Ganz generell geht es Bauer in „Warum es kein islamisches Mittelalter gab“ um ein Überdenken überkommener Sichtweisen: Er findet schon den Begriff „Mittelalter“ problematisch, ist er doch unter Historikerinnen und Historikern selbst umstritten: Zu willkürlich sei er, weil innerhalb des für gewöhnlich angenommenen zeitlichen Rahmens, zwischen dem 5. und dem 15. Jahrhundert, bestünden einfach viel zu starke Brüche und Unterschiede.

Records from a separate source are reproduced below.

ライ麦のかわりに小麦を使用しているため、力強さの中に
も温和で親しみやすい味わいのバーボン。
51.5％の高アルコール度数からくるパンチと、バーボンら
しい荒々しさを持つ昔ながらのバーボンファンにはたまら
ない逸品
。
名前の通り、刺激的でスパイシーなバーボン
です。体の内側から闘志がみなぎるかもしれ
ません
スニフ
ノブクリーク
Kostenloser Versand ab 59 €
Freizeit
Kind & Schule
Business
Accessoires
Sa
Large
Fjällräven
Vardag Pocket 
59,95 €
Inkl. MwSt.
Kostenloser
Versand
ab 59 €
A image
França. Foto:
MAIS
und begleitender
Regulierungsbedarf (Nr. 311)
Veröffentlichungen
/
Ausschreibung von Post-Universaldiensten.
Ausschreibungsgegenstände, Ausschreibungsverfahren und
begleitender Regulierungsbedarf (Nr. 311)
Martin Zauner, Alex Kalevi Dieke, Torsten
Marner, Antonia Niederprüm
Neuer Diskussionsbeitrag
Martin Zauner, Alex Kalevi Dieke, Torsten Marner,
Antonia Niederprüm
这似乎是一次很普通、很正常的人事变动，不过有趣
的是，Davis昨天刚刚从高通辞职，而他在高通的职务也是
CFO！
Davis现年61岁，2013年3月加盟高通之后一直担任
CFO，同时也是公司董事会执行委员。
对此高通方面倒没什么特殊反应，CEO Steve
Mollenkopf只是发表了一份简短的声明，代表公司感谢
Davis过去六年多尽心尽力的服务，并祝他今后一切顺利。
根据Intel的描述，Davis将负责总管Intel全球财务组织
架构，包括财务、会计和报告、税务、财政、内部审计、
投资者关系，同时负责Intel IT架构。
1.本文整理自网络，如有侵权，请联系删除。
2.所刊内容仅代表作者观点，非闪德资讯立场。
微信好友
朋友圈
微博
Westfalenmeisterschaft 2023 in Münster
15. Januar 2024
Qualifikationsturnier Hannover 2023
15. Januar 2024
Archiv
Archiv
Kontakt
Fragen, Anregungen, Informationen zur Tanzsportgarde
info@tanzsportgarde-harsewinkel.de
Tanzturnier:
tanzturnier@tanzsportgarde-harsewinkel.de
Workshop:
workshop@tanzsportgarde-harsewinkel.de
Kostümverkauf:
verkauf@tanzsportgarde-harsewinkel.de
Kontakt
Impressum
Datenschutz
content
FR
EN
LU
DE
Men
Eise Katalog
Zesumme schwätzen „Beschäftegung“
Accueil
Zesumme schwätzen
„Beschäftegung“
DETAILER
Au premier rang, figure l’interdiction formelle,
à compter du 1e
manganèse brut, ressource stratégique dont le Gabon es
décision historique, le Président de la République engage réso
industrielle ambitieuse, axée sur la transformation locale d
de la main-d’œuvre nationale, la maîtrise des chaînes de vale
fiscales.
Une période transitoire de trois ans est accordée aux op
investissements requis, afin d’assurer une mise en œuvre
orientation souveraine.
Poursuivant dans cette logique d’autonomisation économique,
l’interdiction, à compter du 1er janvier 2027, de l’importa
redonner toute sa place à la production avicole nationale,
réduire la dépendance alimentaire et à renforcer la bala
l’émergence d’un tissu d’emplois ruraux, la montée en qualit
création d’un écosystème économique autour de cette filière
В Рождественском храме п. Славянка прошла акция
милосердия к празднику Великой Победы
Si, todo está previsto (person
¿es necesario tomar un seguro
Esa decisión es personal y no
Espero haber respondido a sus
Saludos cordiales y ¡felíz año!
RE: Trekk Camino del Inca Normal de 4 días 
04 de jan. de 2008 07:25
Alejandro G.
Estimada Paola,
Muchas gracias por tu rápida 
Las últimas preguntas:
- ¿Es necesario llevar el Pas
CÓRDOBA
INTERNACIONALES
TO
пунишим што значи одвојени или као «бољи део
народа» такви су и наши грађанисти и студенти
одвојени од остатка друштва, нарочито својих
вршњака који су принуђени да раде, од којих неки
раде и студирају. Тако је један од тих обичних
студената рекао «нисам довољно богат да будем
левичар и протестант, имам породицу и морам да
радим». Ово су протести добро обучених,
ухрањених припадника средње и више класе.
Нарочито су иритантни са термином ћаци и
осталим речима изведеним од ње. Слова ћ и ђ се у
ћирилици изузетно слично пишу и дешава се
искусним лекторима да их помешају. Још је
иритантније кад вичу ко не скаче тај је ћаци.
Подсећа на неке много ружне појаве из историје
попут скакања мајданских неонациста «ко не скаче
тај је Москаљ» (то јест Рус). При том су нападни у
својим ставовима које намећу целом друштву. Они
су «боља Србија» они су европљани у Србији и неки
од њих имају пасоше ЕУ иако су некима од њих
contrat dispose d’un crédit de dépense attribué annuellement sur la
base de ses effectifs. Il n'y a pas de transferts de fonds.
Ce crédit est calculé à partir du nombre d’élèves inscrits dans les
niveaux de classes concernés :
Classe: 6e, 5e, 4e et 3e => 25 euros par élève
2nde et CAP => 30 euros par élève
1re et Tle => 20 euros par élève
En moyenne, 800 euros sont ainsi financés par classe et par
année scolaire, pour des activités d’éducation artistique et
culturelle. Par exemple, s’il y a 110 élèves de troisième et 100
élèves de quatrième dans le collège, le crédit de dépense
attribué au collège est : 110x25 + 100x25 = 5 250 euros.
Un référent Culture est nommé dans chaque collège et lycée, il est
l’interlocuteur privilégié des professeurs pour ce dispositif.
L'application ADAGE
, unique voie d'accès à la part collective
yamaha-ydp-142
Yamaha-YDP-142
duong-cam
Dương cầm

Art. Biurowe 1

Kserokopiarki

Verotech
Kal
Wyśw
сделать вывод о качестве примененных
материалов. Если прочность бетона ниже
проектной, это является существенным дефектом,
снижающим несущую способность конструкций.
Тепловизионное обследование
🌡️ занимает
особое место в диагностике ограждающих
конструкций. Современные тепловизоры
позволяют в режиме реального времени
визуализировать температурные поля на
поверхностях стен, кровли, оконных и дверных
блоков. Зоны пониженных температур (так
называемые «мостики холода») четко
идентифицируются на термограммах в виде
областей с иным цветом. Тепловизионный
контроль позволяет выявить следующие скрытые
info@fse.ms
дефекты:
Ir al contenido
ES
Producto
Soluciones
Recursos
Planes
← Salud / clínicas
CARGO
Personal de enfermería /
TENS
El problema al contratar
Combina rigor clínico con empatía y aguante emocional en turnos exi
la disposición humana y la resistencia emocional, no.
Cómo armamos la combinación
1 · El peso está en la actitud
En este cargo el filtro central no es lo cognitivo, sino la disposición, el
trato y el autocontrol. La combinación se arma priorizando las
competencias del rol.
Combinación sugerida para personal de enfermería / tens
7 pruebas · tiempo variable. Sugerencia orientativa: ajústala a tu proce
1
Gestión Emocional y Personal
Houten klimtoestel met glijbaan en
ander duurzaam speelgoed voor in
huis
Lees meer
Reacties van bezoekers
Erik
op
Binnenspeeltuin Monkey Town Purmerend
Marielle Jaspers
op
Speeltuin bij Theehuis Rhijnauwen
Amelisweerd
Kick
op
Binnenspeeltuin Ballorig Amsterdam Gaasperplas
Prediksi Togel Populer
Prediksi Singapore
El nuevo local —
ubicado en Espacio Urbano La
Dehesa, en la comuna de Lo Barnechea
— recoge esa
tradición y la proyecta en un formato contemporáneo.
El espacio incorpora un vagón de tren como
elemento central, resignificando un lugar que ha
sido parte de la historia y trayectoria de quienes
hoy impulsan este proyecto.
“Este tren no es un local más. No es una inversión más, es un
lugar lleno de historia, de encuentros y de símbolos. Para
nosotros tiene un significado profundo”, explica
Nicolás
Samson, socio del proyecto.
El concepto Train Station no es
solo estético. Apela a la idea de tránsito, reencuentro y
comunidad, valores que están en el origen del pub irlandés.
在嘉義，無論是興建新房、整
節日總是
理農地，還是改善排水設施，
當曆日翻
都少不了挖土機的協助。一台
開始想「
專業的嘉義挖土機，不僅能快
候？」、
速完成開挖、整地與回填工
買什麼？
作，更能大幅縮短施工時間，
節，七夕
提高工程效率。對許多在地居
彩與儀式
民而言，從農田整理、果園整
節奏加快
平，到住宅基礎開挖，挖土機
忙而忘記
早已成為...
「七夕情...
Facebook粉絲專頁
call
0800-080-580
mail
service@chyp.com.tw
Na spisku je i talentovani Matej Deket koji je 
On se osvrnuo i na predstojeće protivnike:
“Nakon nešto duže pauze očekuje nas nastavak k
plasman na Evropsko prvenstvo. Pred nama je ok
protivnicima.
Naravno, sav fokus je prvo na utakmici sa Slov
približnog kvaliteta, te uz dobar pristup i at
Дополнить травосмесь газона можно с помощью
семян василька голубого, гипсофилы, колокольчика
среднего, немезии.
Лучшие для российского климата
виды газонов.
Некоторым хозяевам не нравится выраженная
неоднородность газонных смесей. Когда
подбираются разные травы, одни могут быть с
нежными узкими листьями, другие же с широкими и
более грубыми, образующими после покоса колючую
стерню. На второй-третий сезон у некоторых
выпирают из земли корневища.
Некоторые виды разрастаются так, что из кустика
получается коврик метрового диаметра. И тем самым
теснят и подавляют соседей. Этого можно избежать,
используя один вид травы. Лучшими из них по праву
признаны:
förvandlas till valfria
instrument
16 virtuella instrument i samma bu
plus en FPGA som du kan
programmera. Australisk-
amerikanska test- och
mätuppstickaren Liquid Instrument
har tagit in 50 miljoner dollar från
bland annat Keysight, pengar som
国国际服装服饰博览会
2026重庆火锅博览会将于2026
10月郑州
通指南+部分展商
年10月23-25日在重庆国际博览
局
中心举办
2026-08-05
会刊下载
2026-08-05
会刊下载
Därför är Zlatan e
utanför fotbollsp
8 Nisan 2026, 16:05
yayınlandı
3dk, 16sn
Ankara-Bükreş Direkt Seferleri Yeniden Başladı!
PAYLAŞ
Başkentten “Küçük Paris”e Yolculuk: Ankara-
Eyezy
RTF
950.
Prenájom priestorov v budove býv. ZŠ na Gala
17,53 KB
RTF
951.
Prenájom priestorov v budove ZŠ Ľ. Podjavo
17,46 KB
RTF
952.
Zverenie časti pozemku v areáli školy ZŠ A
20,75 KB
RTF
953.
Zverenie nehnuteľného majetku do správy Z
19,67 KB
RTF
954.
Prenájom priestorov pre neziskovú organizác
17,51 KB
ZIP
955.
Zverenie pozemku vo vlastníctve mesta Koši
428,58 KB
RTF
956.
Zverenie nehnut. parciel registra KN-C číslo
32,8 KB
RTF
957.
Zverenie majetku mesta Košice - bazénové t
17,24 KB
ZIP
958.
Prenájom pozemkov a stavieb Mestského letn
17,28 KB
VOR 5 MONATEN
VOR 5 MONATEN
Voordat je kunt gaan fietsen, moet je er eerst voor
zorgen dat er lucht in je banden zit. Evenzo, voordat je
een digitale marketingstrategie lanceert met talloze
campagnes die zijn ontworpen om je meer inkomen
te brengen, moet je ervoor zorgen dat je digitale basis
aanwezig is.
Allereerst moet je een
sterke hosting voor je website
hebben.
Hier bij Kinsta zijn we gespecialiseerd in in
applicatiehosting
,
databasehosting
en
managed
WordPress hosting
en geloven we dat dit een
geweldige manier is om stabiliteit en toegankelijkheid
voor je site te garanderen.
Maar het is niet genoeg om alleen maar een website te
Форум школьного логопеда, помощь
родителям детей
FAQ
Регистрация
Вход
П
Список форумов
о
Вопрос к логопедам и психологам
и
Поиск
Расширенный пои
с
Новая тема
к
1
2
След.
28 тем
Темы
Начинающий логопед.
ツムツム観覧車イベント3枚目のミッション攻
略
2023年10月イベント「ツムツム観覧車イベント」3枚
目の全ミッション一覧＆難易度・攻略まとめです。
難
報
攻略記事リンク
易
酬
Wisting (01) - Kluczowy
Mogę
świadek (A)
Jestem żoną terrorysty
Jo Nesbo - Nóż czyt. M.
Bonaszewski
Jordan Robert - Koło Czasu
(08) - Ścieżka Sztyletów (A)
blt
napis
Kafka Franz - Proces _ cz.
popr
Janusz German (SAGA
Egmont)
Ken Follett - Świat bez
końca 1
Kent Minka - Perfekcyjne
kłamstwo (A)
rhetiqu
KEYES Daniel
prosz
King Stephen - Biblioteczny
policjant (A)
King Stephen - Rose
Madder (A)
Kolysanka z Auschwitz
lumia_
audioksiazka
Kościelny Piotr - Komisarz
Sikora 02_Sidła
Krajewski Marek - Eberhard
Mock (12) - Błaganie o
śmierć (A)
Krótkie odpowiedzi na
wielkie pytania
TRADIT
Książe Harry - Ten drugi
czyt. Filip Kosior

Es dürfte sich heute „schwerlich ein Historiker finden lassen, der tatsächlich glaubt, die Zeit von 500 bis 1500 stelle eine eigenständige, relativ einheitliche Epoche dar“, schreibt Bauer.

Karl der Große und die Tang-Zeit

Das ist kompliziert genug – doch vor allem kritisiert der Autor die übliche Praxis, für Europa geltende und (eben auch nur mehr oder weniger gut) passende Periodisierungssysteme wie den Mittelalter-Begriff anderen Kulturen überzustülpen. Oder werde etwa auch von der „tangzeitlichen Karolingerzeit“ gesprochen? „Die Tang-Zeit (Ära der Tang-Kaiserdynastie, 618-907, Anm.), scheint es, ist aus China nicht hinausgekommen“, so Bauer ironisch – mit dem Mittelalter verhalte es sich laut landläufiger Meinung hingegen ganz anders.